L’aborigénisme assume qu’en renouvelant les relations entre les nations premières et le régime colonial, les aspects importants de la culture indigène seront abandonnés ou compromis pour les intérêts d’honorer les valeurs et les cultures euro-américaines et pour préserver les fondements principaux et centraux du régime colonial et des préférences envers la société occupante et dominante. En réalité, l’aborigénisme est une fausse conscience, une imbrication permanente d’assomptions du colonialisme et d’attitudes dans la culture et la société des nations premières. Cette conscience coloniale génère un désir de non-confrontation, d’identités coopératrices, d’institutions et de stratégies de coopération de la personne colonisée interagissant avec le colonisateur.

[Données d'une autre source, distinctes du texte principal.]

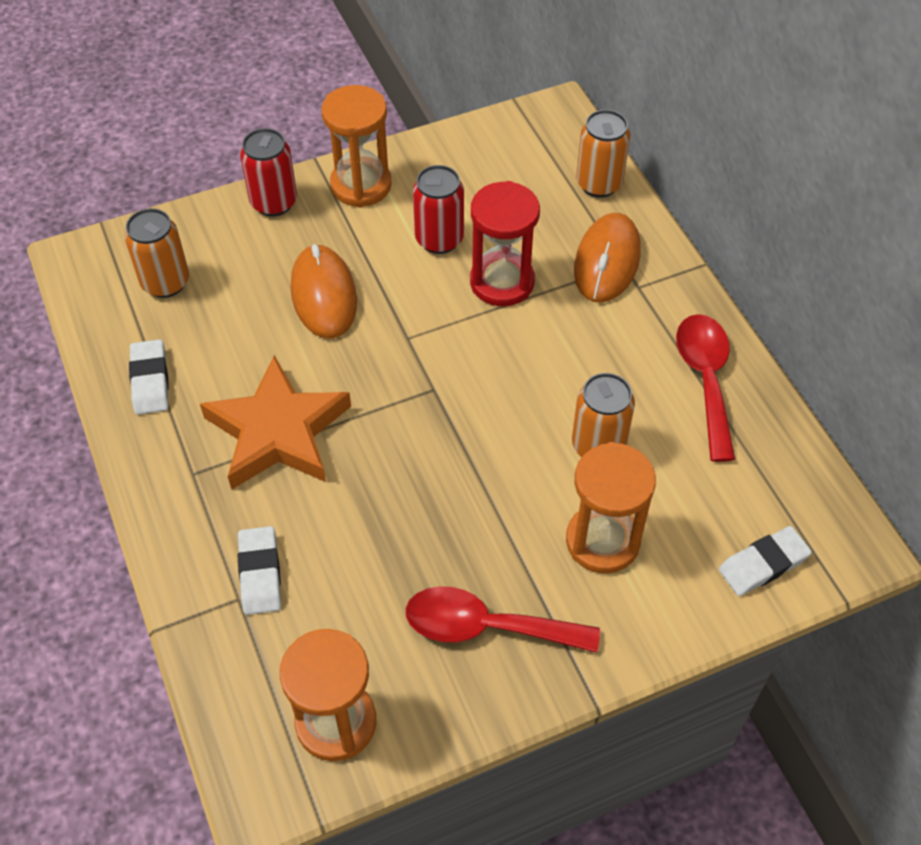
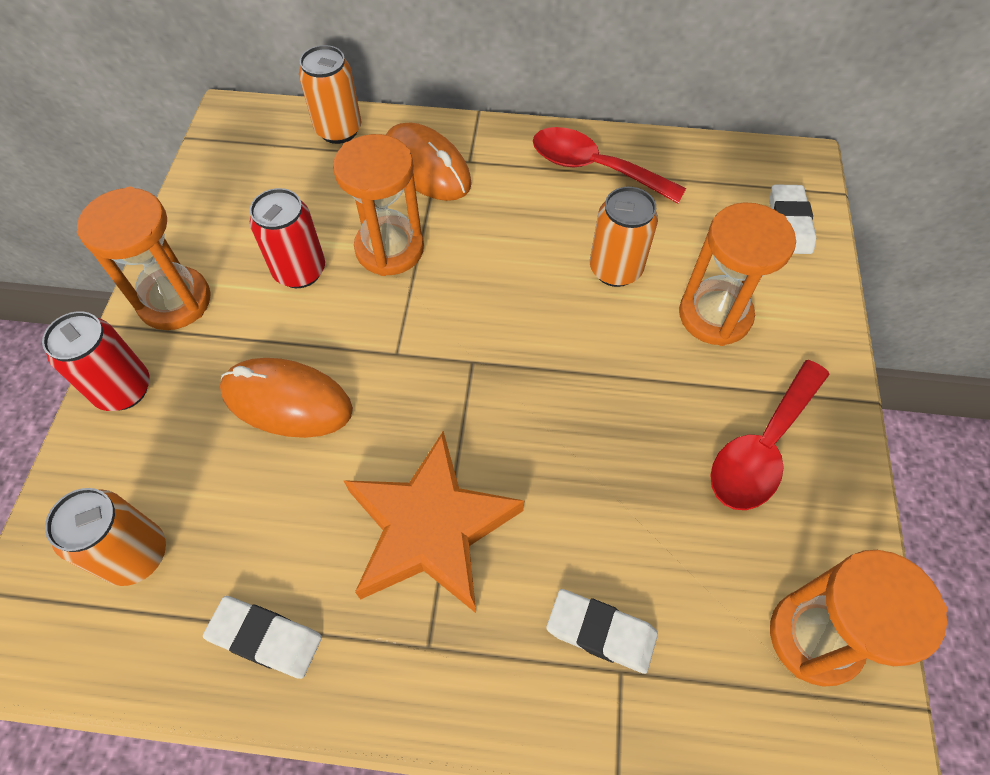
camera: 60 degrees left, 5 degrees up
(502, 282) = (389, 249): red hourglass -> orange hourglass

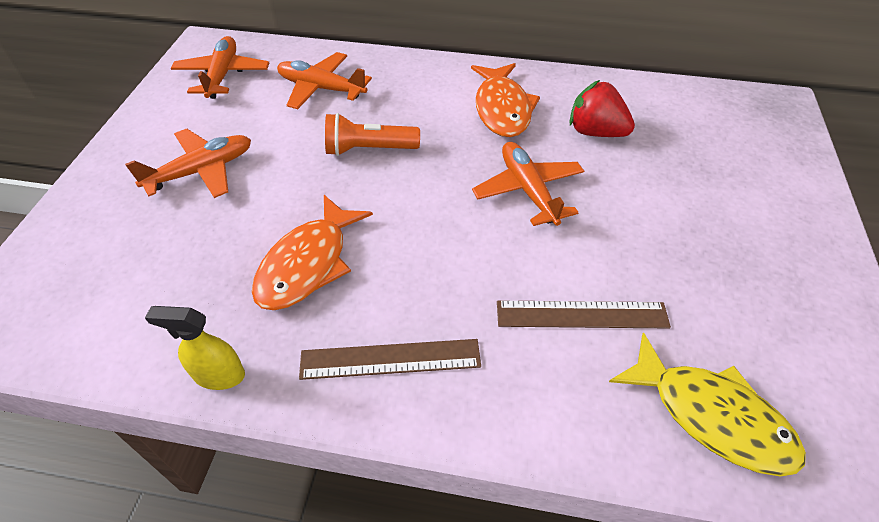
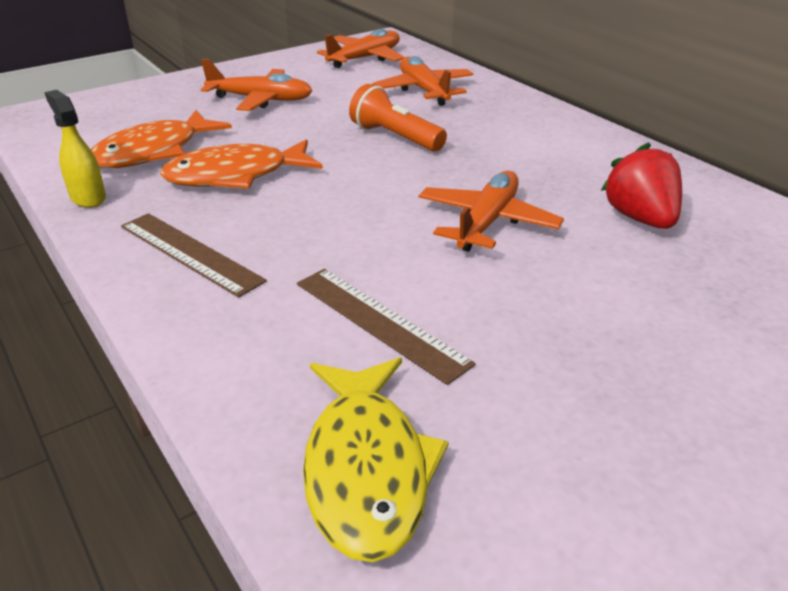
camera: 45 degrees right, 15 degrees down
(502, 108) = (565, 162): orange fish -> orange fish (154, 152)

En l’abscence d’identités enracinées dans les cultures indigènes, des aspects d’identité et de choix culturels sont ainsi sélectionnés depuis le pastiche présenté comme la société dominante et la machinerie judiciaire et bureaucratique brutale de l’État. Les postures les plus évidentes et les plus prononcées aborigénistes sont vues dans l’attitude de celui qui recherche le recouvrement social seulement pour cicatriser les plaies et vivre en paix avec les colons. Le réconciliateur qui prie un dieu chrétien et s’épanouit devant des juges blancs en est un autre. Les deux côtés réfléchissent l’image du processus colonialiste essentiel, celui de “civiliser” les peuples indigènes, nous faisant par ce processus des “citoyens” des états conquérants, de façon à ce qu’au lieu de nous battre pour nos terres et de résister à toujours plus de colonisation, nous recherchions une “résolution” qui soit acceptable et qui ne soit pas déreangeante pour l’état et la société que nous avons été amenés à embrasser et dans laquelle nous nous identifions.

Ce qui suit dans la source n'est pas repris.